I am a guitar player who sings and writes and has a sarcastic sense of humor. Throughout my 100 or so years of playing I haven’t been able to lock in on a style that fits neatly into a specific category. If I have to classify it my music is defiantly Blues Americana, Roots, singer/songwriter, blue jazz, contemporary folk with a little Hendrix.

I grew up in a family with six sisters and two bothers. With eleven people in a small four bedroom, one and half bath house there were a lot of musical influences You might ask yourself ‘self’ how did a white girl from Atlantic City, NJ learn the blues?

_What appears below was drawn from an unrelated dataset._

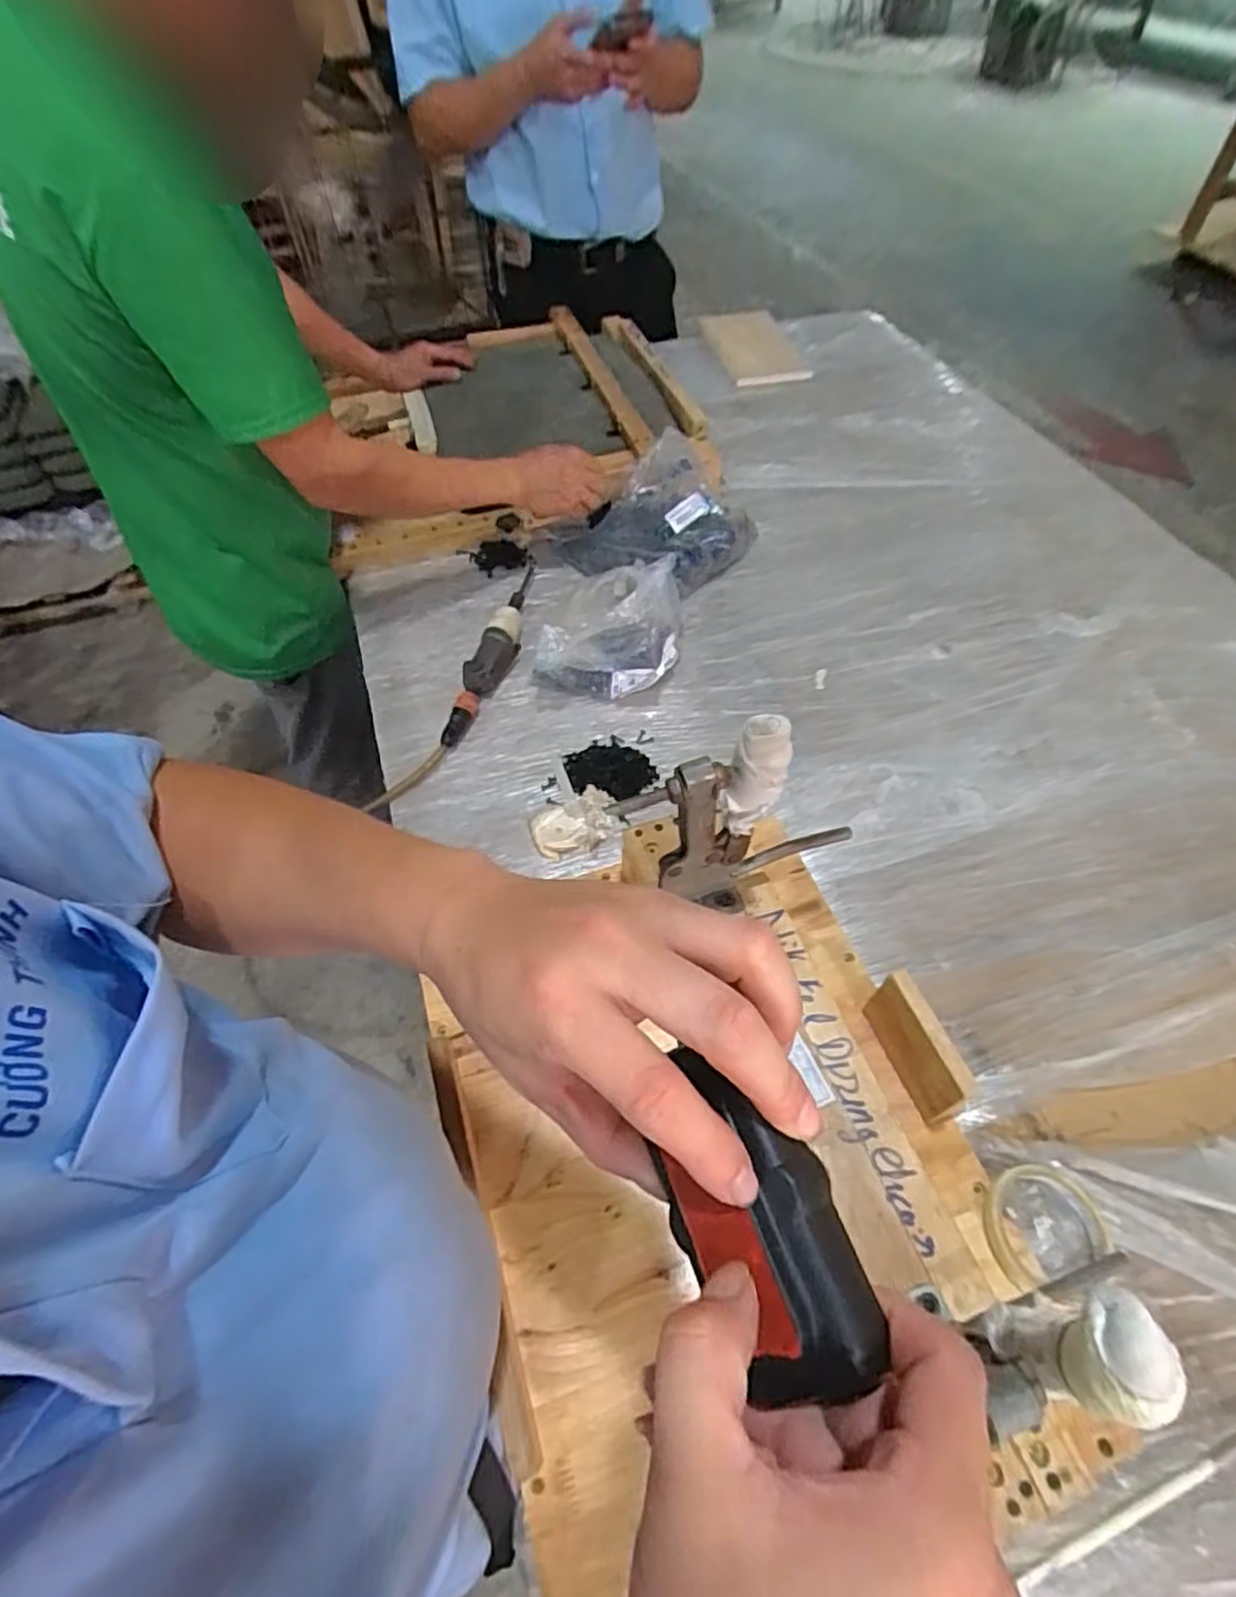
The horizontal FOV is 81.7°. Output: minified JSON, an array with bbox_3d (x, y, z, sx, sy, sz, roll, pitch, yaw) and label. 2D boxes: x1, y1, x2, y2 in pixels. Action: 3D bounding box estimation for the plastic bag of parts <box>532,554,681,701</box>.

The answer is “white flight”. When I was about ten years old my perfect little white neighborhood went from 100% white to 99% Black. My family was the only family that refused to relocate. One of my new neighbors was a guy name Mr. Mac from Durham NC. He was a huge black man with a huge heart and a strong love for family, church and blues music. On my way to the bus stop for my guitar lesson on Saturday mornings I would pass by Mr. Mac’s house. He would be working in his yard or washing his car and always listening to music a boom box. With my little guitar in the red and black plaid bag I would walk by and he would yell over to me “Ruthie go learn a blues song for me”. I had no idea what he was talking about. When I asked my guitar teacher what a blues song was he said it was Johnnie B. Goode slowed down. So I slowed it way down and played it for Mr Mac. He said yes “deep down Louisiana close to New Orleans” now that’s the blues alright but you need to hear a few more. He had a milk crate full of albums. I went through all of them studying every picture. Memphis Minnie holding a guitar, Big Mama Thornton ‘The Original Hound Dog’, Hound Dog Taylor with six fingers. He played cassette after cassette of blues, jazz, R&B, even Hank Williams, the Allman Brothers, Janis Joplin and Jimi Hendrix. I was intrigued, hooked and scared at the same time and I still am.